In medicament-based therapy of psychological problems, this avoidance is achieved temporarily by employing psychopharmaceuticals such as sedatives like diazepam (Valium). However, the pharmaceutical effect weakens with time, so that gradually higher doses are needed for the same result. Thus, the pharmacological approach is promising only as a short-term solution for acute crises. It could well be that some conditioning is initially eliminated or weakened for the patient. However, he is at greater risk once the effect of the drug has subsided, because the same stimuli cause more hormones to be released than before the pharmaceutical treatment, so that conditioning can occur again at a faster rate.
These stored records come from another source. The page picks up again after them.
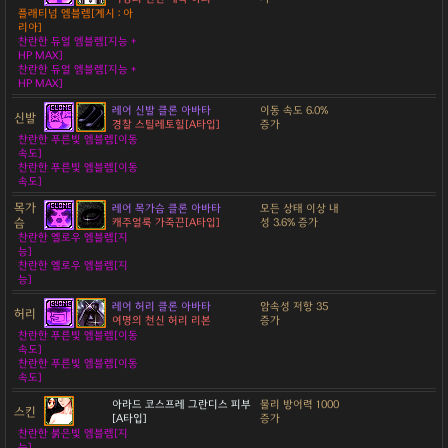
플래티넘 엠블렘[계시 : 아
리아]
찬란한 듀얼 엠블렘[지능 +
HP MAX]
찬란한 듀얼 엠블렘[지능 +
HP MAX]
레어 신발 클론 아바타
이동 속도 6.0%
신발
경찰 스틸레토힐[A타입]
증가
찬란한 푸른빛 엠블렘[이동
속도]
찬란한 푸른빛 엠블렘[이동
속도]
목가
레어 목가슴 클론 아바타
모든 상태 이상 내
슴
캐주얼룩 가죽끈[A타입]
성 3.6% 증가
찬란한 옐로우 엠블렘[지
능]
찬란한 옐로우 엠블렘[지
능]
레어 허리 클론 아바타
암속성 저항 35
허리
여명의 천신 허리 리본
증가
찬란한 푸른빛 엠블렘[이동
속도]
찬란한 푸른빛 엠블렘[이동
속도]
아라드 코스프레 그란디스 피부
물리 방어력 1000
스킨
[A타입]
증가
찬란한 붉은빛 엠블렘[지
능]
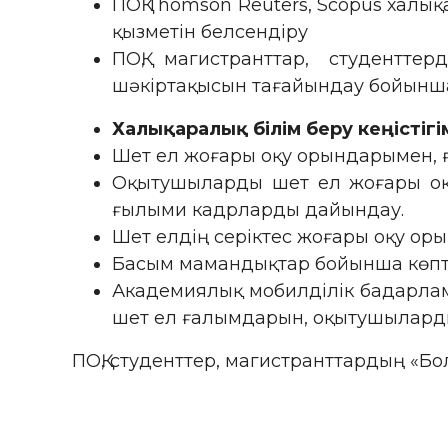
ПОҚ Thomson Reuters, Scopus хал
қызметін белсендіру
ПОҚ, магистранттар, студентт
шәкіртақысын тағайындау бойынша
Халықаралық білім беру кеңістігім
Шет ел жоғары оқу орындарымен,
Оқытушыларды шет ел жоғары оқу
ғылыми кадрларды дайындау.
Шет елдің серіктес жоғары оқу ор
Басым мамандықтар бойынша көптілд
Академиялық мобилділік бадарламас
шет ел ғалымдарын, оқытушыларды
ПОҚ, студенттер, магистранттардың «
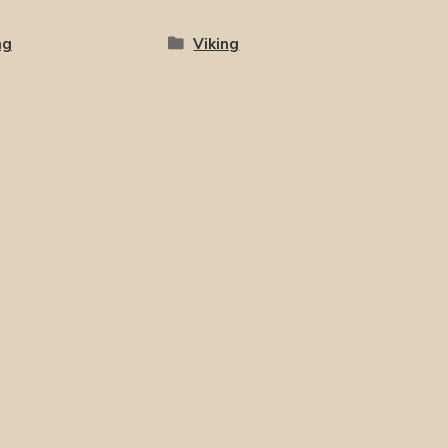
ng
Viking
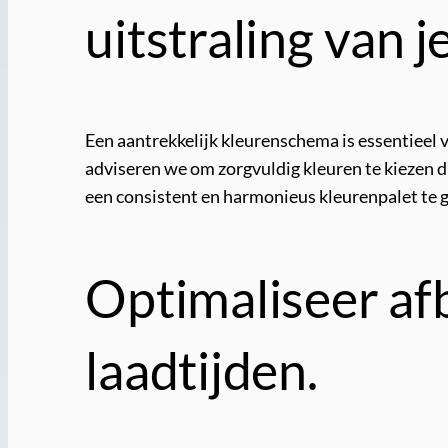
uitstraling van j
Een aantrekkelijk kleurenschema is essentieel 
adviseren we om zorgvuldig kleuren te kiezen di
een consistent en harmonieus kleurenpalet te ge
Optimaliseer afb
laadtijden.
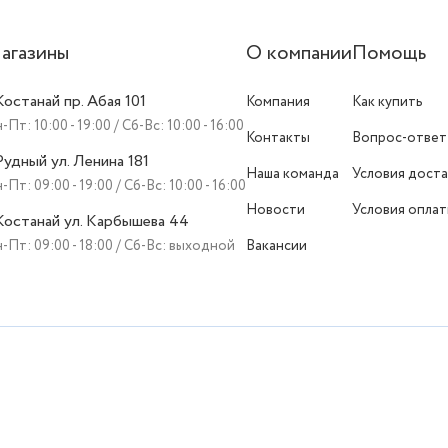
агазины
О компании
Помощь
 Костанай пр. Абая 101
Компания
Как купить
-Пт: 10:00 - 19:00 / Сб-Вс: 10:00 - 16:00
Контакты
Вопрос-ответ
 Рудный ул. Ленина 181
Наша команда
Условия доста
-Пт: 09:00 - 19:00 / Сб-Вс: 10:00 - 16:00
Новости
Условия опла
 Костанай ул. Карбышева 44
-Пт: 09:00 - 18:00 / Сб-Вс: выходной
Вакансии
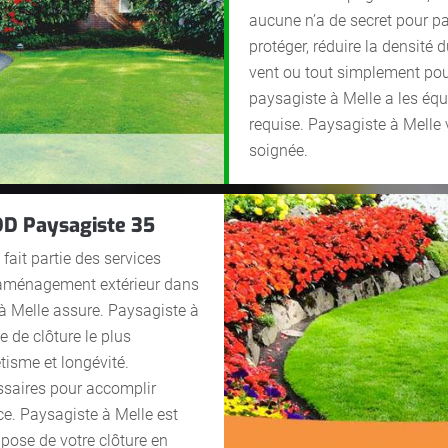
aucune n’a de secret pour pa
protéger, réduire la densité d
vent ou tout simplement pou
paysagiste à Melle a les éq
requise. Paysagiste à Melle 
soignée.
DD Paysagiste 35
 fait partie des services
e aménagement extérieur dans
à Melle assure. Paysagiste à
e de clôture le plus
tisme et longévité.
ssaires pour accomplir
ce. Paysagiste à Melle est
 pose de votre clôture en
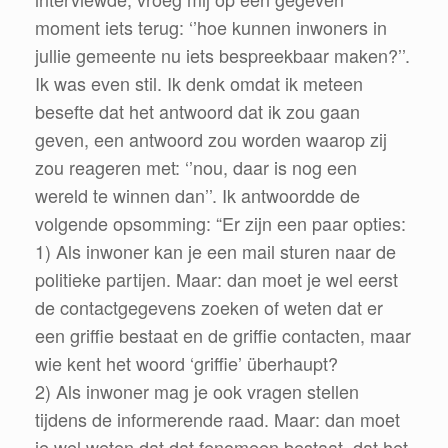
moment iets terug: ‘’hoe kunnen inwoners in
jullie gemeente nu iets bespreekbaar maken?’’.
Ik was even stil. Ik denk omdat ik meteen
besefte dat het antwoord dat ik zou gaan
geven, een antwoord zou worden waarop zij
zou reageren met: ‘’nou, daar is nog een
wereld te winnen dan’’. Ik antwoordde de
volgende opsomming: “Er zijn een paar opties:
1) Als inwoner kan je een mail sturen naar de
politieke partijen. Maar: dan moet je wel eerst
de contactgegevens zoeken of weten dat er
een griffie bestaat en de griffie contacten, maar
wie kent het woord ‘griffie’ überhaupt?
2) Als inwoner mag je ook vragen stellen
tijdens de informerende raad. Maar: dan moet
je wel weten dat dat fenomeen bestaat, dat het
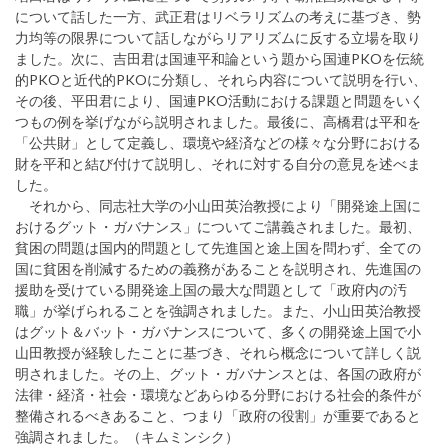
について話した一方、武正君はリベラリズムの考えに基づき、勢
力均等の限界について話しながらリアリズムに反する立場を取り
ました。次に、吉田君は国連平和論という題から国連PKOを伝統
的PKOと近代的PKOに分類し、それら内容について説明を行い、
その後、平田君により、国連PKO活動における課題と問題をいく
つもの例を挙げながら説明されました。最後に、高橋君は平和を
「公共財」として定義し、環境や経済などの様々な分野における
財を平和と結び付けて説明し、それに対する自分の意見を述べま
した。
それから、同志社大学の小山田英治教授により「開発途上国に
おけるグット・ガバナンス」についてご講義されました。最初、
貧困の問題は国内的問題として先進国と途上国を問わず、全ての
国に貧困を削減するための義務があることを説明され、先進国の
援助を受けている開発途上国の最大な問題として「政府内の汚
職」が挙げられることを強調されました。また、小山田英治教授
はグット＆バット・ガバナンスについて、多くの開発途上国で小
山田教授が経験したことに基づき、それら概念について詳しく説
明されました。その上、グット・ガバナンスとは、各国の政府が
法律・経済・社会・環境などあらゆる分野における社会的条件が
整備されるべきあること、つまり「政府の役割」が重要であると
強調されました。（キムミンシク）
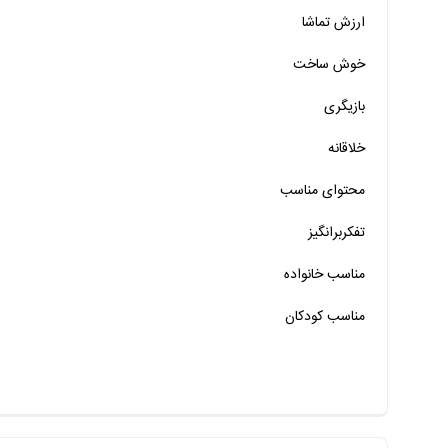
ارزش تماشا
خیر
تقریبا
بله
خوش ساخت
خیر
تقریبا
بله
بازیگری
خیر
تقریبا
بله
خلاقانه
خیر
تقریبا
بله
محتوای مناسب
خیر
تقریبا
بله
خیر
تقریبا
بله
تفکربرانگیز
خیر
تقریبا
بله
مناسب خانواده‌
مناسب کودکان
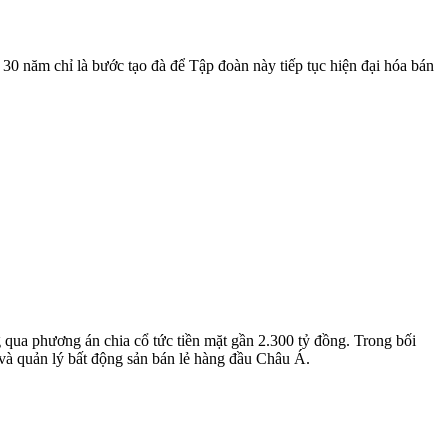
30 năm chỉ là bước tạo đà để Tập đoàn này tiếp tục hiện đại hóa bán
ua phương án chia cổ tức tiền mặt gần 2.300 tỷ đồng. Trong bối
 và quản lý bất động sản bán lẻ hàng đầu Châu Á.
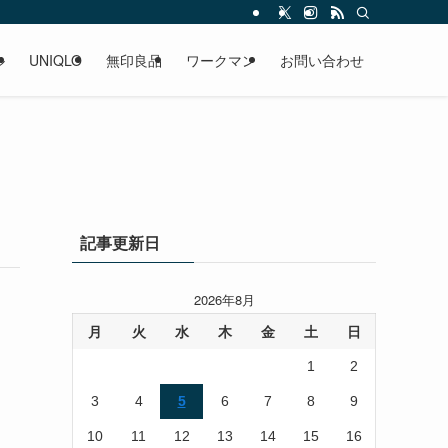
ル
UNIQLO
無印良品
ワークマン
お問い合わせ
記事更新日
2026年8月
月
火
水
木
金
土
日
1
2
3
4
5
6
7
8
9
10
11
12
13
14
15
16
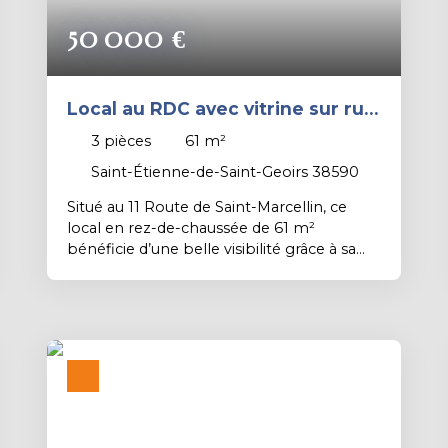
50 000
€
Local au RDC avec vitrine sur rue
– 61 m² + cave 25 m² – idéal
3
pièces
61
m²
bureaux / profession libérale
Saint-Étienne-de-Saint-Geoirs 38590
Situé au 11 Route de Saint-Marcellin, ce
local en rez-de-chaussée de 61 m²
bénéficie d’une belle visibilité grâce à sa
vitrine sur rue, et des places de
stationnement public à proximité
immédiate. Il se compose d'un espace
d’accueil avec vitrine de 21 m² - Un couloir
desservant 2 bureaux de 12 m² chacun - Un
WC Une cave en sous-sol d’environ 25 m²,
idéale pour le stockage. Le bien est à
rénover entièrement mais est idéal pour
une activité de bureaux, profession libérale,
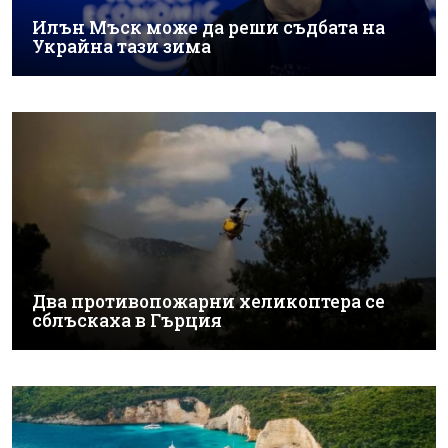
Илън Мъск може да реши съдбата на
Украйна тази зима
Два противопожарни хеликоптера се
сблъскаха в Гърция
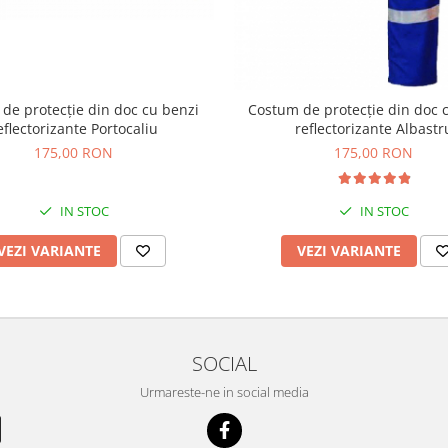
de protecție din doc cu benzi
Costum de protecție din doc 
eflectorizante Portocaliu
reflectorizante Albastr
175,00 RON
175,00 RON
IN STOC
IN STOC
VEZI VARIANTE
VEZI VARIANTE
SOCIAL
Urmareste-ne in social media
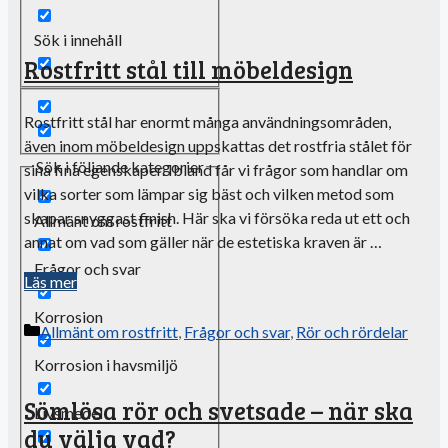
Sök i innehåll
Rostfritt stål till möbeldesign
Rostfritt stål har enormt många användningsområden,
även inom möbeldesign uppskattas det rostfria stålet för
Sök i följande kategorier
sina fina egenskaper. Ibland får vi frågor som handlar om
vilka sorter som lämpar sig bäst och vilken metod som
skapar snyggast finish. Här ska vi försöka reda ut ett och
Allmänt om rostfritt
annat om vad som gäller när de estetiska kraven är …
Frågor och svar
Läs mer
Korrosion
Kategorier
Allmänt om rostfritt
,
Frågor och svar
,
Rör och rördelar
Korrosion i havsmiljö
Sömlösa rör och svetsade – när ska
Livsmedel
du välja vad?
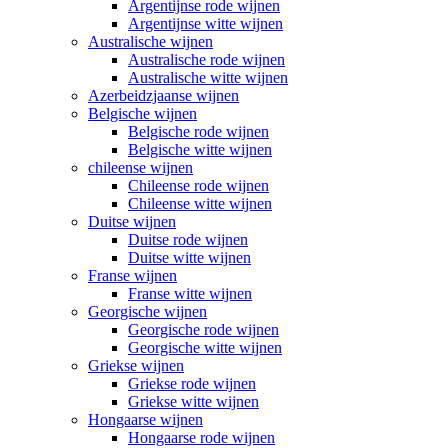
Argentijnse rode wijnen
Argentijnse witte wijnen
Australische wijnen
Australische rode wijnen
Australische witte wijnen
Azerbeidzjaanse wijnen
Belgische wijnen
Belgische rode wijnen
Belgische witte wijnen
chileense wijnen
Chileense rode wijnen
Chileense witte wijnen
Duitse wijnen
Duitse rode wijnen
Duitse witte wijnen
Franse wijnen
Franse witte wijnen
Georgische wijnen
Georgische rode wijnen
Georgische witte wijnen
Griekse wijnen
Griekse rode wijnen
Griekse witte wijnen
Hongaarse wijnen
Hongaarse rode wijnen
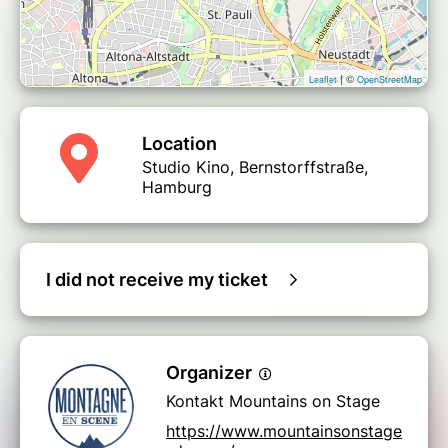
| ©
Leaflet
OpenStreetMap
Location
Studio Kino, Bernstorffstraße,
Hamburg
I did not receive my ticket
Organizer
Kontakt Mountains on Stage
https://www.mountainsonstage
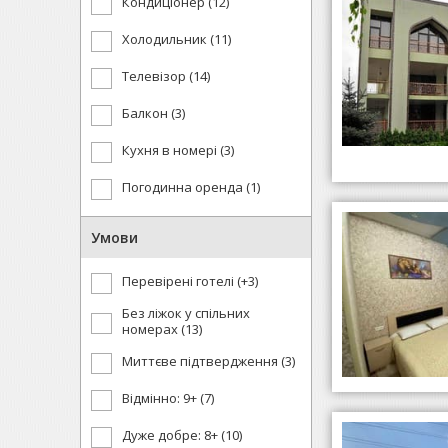
Кондиціонер (12)
Холодильник (11)
Телевізор (14)
Балкон (3)
Кухня в номері (3)
Погодинна оренда (1)
Умови
Перевірені готелі (+3)
Без ліжок у спільних
номерах (13)
Миттєве підтвердження (3)
Відмінно: 9+ (7)
Дуже добре: 8+ (10)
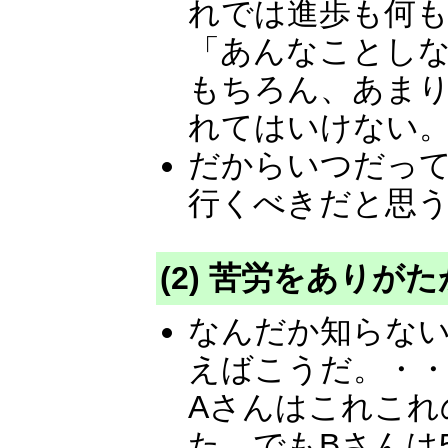
れでは進歩も何
「あんなことし
もちろん、あま
れてはいけない
だからいつだっ
行くべきだと思
(2) 苦労をありが
なんだか知らな
えばこうだ。・・
Aさんはこれこれ
た、でもBさんは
The behavioural therapy mentioned in Section 4 has developed a more effective method of deconditioning. A special form of behaviour therapy, confrontation therapy, employs the phenomenon of habituation discussed above. The method is based on the patient remaining unaffected and relaxed while the conditional stimulus is presented (e.g. the buzzing of a wasp is heard in a relaxed context until it no longer causes anxiety reactions). Equanimity and relaxation are associated with a naturally reduced release of hormones and achieve a similar effect to the sedative drugs mentioned above, only without their harmful side effects. This method is applied particularly to cases of conditioned aversion or anxiety which require therapy. It results e.g. in a therapeutic success rate of 80 % among patients with a strong fear of dentists (dental phobia). Nevertheless, it can also be successful in counteracting strong desires and wishes.

In this context, methods such as autogenic training and certain visualisation techniques should also be mentioned, which connect emotional and physical relaxation with mental content.

These techniques concentrate on the treatment of one or a few major problems but do not fundamentally intend to eliminate the patient's tendency to create and reinforce disharmony between himself and his surroundings via conditioned reactions.